◆ **Exercise**: From the data below, return each line in which the string "administración" is found.

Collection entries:
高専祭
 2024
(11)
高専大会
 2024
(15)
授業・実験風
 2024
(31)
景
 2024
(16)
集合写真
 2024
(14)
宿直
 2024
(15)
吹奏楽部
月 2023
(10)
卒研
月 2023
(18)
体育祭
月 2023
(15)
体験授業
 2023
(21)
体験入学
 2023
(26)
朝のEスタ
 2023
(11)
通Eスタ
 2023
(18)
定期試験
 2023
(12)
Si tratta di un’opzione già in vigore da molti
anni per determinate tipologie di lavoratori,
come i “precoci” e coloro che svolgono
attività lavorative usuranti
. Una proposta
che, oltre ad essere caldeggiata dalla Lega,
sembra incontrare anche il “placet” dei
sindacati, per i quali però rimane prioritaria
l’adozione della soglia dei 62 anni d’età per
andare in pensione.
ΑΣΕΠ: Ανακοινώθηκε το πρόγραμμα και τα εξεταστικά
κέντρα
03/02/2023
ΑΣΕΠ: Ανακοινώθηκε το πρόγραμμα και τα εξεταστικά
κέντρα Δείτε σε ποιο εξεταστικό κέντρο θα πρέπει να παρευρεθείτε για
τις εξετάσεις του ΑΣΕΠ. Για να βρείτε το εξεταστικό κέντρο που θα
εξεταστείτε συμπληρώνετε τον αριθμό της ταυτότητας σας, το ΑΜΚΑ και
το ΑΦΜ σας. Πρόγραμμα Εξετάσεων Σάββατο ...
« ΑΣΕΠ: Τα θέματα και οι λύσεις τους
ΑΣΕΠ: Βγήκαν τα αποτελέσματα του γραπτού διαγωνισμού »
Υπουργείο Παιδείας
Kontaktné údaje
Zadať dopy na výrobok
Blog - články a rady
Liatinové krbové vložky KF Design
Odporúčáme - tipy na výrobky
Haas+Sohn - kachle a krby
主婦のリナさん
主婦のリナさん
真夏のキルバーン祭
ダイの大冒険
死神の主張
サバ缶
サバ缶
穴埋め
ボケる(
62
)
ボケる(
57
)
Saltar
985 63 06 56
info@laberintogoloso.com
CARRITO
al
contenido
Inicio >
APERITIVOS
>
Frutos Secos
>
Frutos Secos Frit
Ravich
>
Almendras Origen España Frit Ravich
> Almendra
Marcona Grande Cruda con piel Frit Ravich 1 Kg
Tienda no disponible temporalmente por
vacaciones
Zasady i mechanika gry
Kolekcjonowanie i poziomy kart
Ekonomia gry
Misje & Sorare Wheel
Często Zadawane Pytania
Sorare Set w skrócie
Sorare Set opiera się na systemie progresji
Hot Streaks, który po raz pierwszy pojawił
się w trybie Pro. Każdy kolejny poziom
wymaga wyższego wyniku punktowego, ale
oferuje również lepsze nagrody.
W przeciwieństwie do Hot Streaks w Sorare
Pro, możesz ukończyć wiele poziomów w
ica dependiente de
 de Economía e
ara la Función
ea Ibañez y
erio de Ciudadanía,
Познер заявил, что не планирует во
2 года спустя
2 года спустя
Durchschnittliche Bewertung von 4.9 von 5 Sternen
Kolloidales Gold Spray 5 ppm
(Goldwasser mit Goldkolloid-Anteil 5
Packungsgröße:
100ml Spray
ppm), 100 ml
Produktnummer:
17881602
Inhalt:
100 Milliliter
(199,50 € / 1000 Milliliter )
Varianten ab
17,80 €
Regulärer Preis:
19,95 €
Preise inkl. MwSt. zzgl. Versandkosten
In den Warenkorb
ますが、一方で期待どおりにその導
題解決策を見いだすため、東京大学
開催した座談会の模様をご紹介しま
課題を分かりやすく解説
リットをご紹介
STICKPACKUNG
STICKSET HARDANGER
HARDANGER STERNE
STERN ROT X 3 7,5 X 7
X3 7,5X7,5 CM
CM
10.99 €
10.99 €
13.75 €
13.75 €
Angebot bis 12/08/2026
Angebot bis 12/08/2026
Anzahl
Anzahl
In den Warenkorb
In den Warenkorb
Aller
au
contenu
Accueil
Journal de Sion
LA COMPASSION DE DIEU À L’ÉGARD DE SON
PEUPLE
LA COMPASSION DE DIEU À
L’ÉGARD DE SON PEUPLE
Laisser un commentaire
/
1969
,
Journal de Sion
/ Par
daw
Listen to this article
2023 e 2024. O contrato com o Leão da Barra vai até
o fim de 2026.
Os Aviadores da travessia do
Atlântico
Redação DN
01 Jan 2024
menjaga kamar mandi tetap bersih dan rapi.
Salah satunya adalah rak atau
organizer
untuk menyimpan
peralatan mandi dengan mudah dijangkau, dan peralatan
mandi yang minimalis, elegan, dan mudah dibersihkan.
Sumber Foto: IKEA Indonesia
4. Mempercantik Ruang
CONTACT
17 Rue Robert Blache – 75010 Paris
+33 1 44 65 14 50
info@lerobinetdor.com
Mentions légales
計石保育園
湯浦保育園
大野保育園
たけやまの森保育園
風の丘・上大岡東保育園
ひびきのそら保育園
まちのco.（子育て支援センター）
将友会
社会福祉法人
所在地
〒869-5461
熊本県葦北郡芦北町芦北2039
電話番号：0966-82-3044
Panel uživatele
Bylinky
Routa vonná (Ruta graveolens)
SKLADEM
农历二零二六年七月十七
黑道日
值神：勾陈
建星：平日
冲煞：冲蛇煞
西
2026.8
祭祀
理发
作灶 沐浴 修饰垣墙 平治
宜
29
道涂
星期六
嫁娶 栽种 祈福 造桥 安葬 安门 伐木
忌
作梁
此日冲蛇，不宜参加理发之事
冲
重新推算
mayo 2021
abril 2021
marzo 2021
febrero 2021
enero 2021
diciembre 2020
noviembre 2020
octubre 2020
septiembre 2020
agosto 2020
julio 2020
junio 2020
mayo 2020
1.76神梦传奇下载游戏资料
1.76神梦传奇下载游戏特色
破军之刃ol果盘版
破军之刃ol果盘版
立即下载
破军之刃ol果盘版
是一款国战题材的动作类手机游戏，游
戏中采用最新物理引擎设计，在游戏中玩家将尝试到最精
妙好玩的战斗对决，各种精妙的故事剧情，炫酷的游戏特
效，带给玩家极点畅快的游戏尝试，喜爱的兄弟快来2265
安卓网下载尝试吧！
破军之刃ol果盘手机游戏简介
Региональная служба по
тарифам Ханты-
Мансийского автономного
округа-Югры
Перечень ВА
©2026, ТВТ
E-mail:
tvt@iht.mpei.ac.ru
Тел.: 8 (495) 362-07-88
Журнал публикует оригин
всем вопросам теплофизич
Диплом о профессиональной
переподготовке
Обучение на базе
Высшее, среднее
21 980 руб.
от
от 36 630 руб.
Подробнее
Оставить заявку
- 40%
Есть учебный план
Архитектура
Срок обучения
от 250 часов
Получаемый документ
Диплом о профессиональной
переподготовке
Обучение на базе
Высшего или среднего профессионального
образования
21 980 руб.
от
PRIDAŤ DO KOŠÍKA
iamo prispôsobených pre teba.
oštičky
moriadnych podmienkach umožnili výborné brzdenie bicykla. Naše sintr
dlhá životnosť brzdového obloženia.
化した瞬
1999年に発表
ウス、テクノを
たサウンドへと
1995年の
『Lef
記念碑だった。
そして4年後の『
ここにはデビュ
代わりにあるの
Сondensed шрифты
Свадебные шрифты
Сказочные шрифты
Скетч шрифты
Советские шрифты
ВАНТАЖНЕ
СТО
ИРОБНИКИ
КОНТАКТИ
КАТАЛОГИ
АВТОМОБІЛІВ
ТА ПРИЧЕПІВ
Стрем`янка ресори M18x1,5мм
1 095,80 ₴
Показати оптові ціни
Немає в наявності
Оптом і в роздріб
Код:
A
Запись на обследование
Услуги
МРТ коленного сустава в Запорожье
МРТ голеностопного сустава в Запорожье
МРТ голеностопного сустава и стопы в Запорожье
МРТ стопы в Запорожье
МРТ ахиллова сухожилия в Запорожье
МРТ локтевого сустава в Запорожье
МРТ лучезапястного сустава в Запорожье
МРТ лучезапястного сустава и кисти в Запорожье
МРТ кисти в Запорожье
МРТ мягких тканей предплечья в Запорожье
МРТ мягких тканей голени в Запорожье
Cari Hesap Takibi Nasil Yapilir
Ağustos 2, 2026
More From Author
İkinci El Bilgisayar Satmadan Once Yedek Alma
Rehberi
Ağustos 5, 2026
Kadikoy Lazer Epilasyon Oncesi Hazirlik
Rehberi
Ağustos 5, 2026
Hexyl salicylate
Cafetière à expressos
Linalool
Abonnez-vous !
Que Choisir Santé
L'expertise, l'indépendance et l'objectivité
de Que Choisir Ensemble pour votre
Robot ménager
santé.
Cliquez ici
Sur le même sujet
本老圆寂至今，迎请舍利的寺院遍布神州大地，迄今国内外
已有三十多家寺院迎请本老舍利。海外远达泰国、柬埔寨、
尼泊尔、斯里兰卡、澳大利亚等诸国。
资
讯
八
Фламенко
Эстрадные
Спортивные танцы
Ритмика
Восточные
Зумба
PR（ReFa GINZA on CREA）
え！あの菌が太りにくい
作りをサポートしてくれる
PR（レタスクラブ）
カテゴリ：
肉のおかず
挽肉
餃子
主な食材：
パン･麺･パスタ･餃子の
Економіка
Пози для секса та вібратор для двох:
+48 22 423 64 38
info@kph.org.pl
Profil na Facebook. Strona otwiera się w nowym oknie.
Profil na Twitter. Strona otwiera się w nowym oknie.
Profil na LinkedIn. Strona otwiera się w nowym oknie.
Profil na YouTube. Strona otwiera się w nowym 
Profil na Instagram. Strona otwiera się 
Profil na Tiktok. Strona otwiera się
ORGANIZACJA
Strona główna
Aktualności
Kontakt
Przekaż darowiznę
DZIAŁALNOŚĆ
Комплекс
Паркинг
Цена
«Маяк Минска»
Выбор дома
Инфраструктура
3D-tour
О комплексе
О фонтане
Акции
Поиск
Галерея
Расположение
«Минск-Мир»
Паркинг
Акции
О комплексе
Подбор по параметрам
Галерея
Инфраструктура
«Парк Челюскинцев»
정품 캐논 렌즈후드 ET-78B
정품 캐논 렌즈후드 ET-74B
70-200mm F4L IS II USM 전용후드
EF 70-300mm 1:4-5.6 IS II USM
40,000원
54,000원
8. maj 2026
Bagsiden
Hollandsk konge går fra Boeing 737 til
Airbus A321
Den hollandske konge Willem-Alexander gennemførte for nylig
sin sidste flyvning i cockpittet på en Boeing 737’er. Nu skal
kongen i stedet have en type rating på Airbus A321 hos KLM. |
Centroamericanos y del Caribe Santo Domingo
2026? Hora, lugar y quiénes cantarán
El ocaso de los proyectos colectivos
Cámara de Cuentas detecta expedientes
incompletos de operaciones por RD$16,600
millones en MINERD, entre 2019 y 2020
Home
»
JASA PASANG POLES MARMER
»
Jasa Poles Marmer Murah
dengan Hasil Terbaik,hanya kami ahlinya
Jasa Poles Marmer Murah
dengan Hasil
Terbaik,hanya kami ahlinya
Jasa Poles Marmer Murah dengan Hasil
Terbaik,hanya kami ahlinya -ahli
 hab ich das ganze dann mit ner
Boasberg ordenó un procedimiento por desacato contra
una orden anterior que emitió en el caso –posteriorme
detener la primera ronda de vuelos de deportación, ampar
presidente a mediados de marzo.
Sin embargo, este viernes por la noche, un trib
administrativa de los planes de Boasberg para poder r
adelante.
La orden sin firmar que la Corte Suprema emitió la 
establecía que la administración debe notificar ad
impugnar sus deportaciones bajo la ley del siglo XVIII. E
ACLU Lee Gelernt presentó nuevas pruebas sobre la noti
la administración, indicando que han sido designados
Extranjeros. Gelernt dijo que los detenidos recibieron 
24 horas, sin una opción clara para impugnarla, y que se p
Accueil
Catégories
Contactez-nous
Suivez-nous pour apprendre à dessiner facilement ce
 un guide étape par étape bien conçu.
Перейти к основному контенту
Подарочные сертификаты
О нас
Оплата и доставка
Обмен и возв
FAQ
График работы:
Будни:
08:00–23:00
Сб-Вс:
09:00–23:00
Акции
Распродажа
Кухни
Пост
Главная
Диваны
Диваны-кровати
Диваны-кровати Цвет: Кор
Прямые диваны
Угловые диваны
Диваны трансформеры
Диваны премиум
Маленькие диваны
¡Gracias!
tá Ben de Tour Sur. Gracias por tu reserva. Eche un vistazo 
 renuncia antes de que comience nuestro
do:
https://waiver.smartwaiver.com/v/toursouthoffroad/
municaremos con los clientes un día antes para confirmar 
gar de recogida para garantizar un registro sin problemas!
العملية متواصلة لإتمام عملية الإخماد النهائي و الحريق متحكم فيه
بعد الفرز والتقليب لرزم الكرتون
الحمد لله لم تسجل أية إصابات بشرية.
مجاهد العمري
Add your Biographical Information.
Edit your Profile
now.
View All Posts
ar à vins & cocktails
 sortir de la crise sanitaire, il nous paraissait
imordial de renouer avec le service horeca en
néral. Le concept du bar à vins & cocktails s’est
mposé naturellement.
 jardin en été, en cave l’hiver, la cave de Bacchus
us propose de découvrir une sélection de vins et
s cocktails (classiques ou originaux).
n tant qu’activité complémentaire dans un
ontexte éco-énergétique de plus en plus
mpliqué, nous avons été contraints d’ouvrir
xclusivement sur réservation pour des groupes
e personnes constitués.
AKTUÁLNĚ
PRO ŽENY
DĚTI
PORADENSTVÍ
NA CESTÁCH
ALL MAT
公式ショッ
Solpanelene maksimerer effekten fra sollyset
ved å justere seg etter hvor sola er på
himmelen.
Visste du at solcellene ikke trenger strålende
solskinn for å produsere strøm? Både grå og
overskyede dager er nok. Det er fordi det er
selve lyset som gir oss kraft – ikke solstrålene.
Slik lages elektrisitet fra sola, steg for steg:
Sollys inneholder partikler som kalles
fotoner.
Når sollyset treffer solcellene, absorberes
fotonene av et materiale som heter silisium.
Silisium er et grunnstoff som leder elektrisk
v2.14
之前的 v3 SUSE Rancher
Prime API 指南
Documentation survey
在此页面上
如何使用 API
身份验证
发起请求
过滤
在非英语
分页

◆ **Response to this task**:
establecía que la administración debe notificar ad
la administración, indicando que han sido designados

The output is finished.